Feminist Democratic Representation
Title | Feminist Democratic Representation PDF eBook |
Author | Karen Celis |
Publisher | Oxford University Press |
Pages | 256 |
Release | 2020-09-10 |
Genre | Social Science |
ISBN | 0190087730 |
Popular consensus has long been that if "enough women" are present in political institutions they will represent "women's interests." Yet many believe that differences among women--women disagreeing about what is in "their interest"--fatally undermine both the principle and the practice of women's group representation. In this book, Karen Celis and Sarah Childs redress women's poverty of political representation with a new feminist account of democratic representation. Rather than giving up on women's group representation, Celis and Childs re-think and re-design representative institutions, taking women's differences--both ideological and intersectional--as their starting point. Feminist Democratic Representation considers a broad spectrum of contemporary problematics--abortion, prostitution/sex work, Muslim women's dress, and Marine Le Pen--to discuss women's under- and misrepresentation and the "good, bad and the ugly" representative. As problem-driven scholars firmly grounded in feminist and democratic empirical and theoretical political science, Celis and Childs imagine what good representation for women in all their diversity could look like--representation as it should be. To realize this ideal in today's established representative democracies, they present a second-generation feminist design for parliaments and legislatures, underpinned by a re-thinking of feminist and democratic principles.

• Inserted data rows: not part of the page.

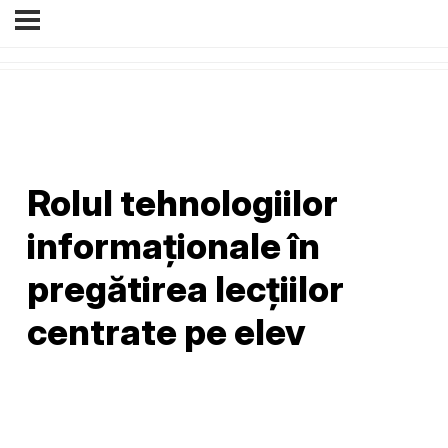
Rolul tehnologiilor
informaționale în
pregătirea lecțiilor
centrate pe elev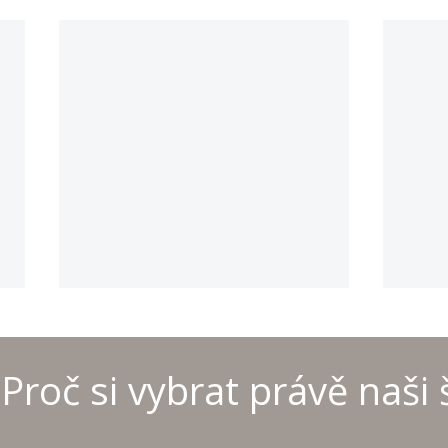
Proč si vybrat právě naši 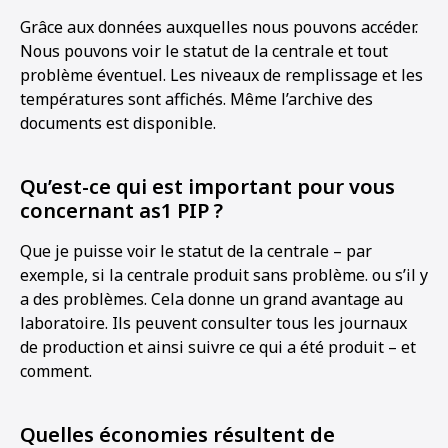
Grâce aux données auxquelles nous pouvons accéder.
Nous pouvons voir le statut de la centrale et tout
problème éventuel. Les niveaux de remplissage et les
températures sont affichés. Même l’archive des
documents est disponible.
Qu’est-ce qui est important pour vous
concernant as1 PIP ?
Que je puisse voir le statut de la centrale – par
exemple, si la centrale produit sans problème. ou s’il y
a des problèmes. Cela donne un grand avantage au
laboratoire. Ils peuvent consulter tous les journaux
de production et ainsi suivre ce qui a été produit – et
comment.
Quelles économies résultent de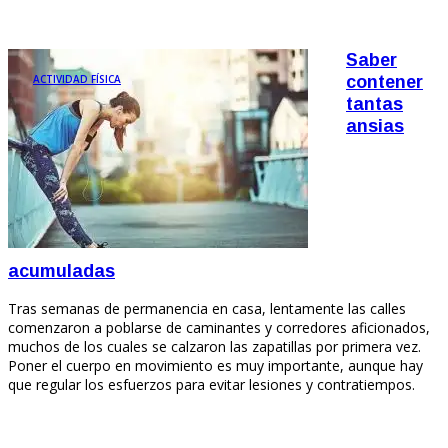
Saber
ACTIVIDAD FÍSICA
contener
tantas
ansias
acumuladas
Tras semanas de permanencia en casa, lentamente las calles
comenzaron a poblarse de caminantes y corredores aficionados,
muchos de los cuales se calzaron las zapatillas por primera vez.
Poner el cuerpo en movimiento es muy importante, aunque hay
que regular los esfuerzos para evitar lesiones y contratiempos.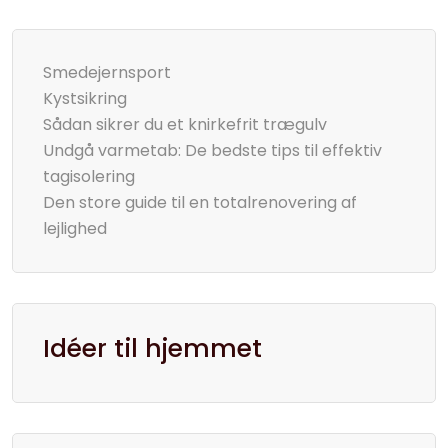
Smedejernsport
Kystsikring
Sådan sikrer du et knirkefrit trægulv
Undgå varmetab: De bedste tips til effektiv
tagisolering
Den store guide til en totalrenovering af
lejlighed
Idéer til hjemmet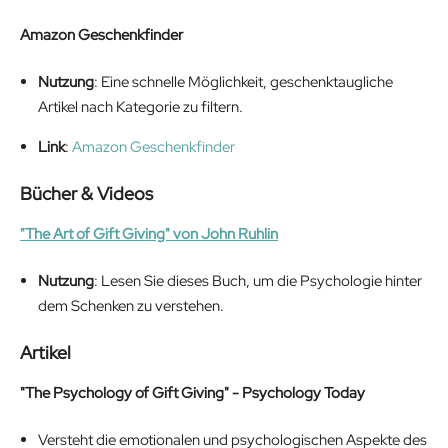
Amazon Geschenkfinder
Nutzung
: Eine schnelle Möglichkeit, geschenktaugliche
Artikel nach Kategorie zu filtern.
Link
:
Amazon Geschenkfinder
Bücher & Videos
"The Art of Gift Giving" von John Ruhlin
Nutzung
: Lesen Sie dieses Buch, um die Psychologie hinter
dem Schenken zu verstehen.
Artikel
"The Psychology of Gift Giving" - Psychology Today
Versteht die emotionalen und psychologischen Aspekte des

Celis and Childs conceive of representation as a mélange of dimensions, and they shift the focus in women's group representation from feminist outcome to feminist process. Inclusive, responsive, and egalitarian representation for all women demands a new category of representatives in parliaments: the "affected representatives of women" who are epistemologically and experientially close to differently affected women. Affected representatives passionately advocate within political institutions, and publicly hold elected representatives to account. Feminist processes of representation have wide effects and deepen relationships between women and their democratic institutions. Against the more fashionable tide of post-representative politics, Feminist Democratic Representation argues not simply for more, but significantly better, representation.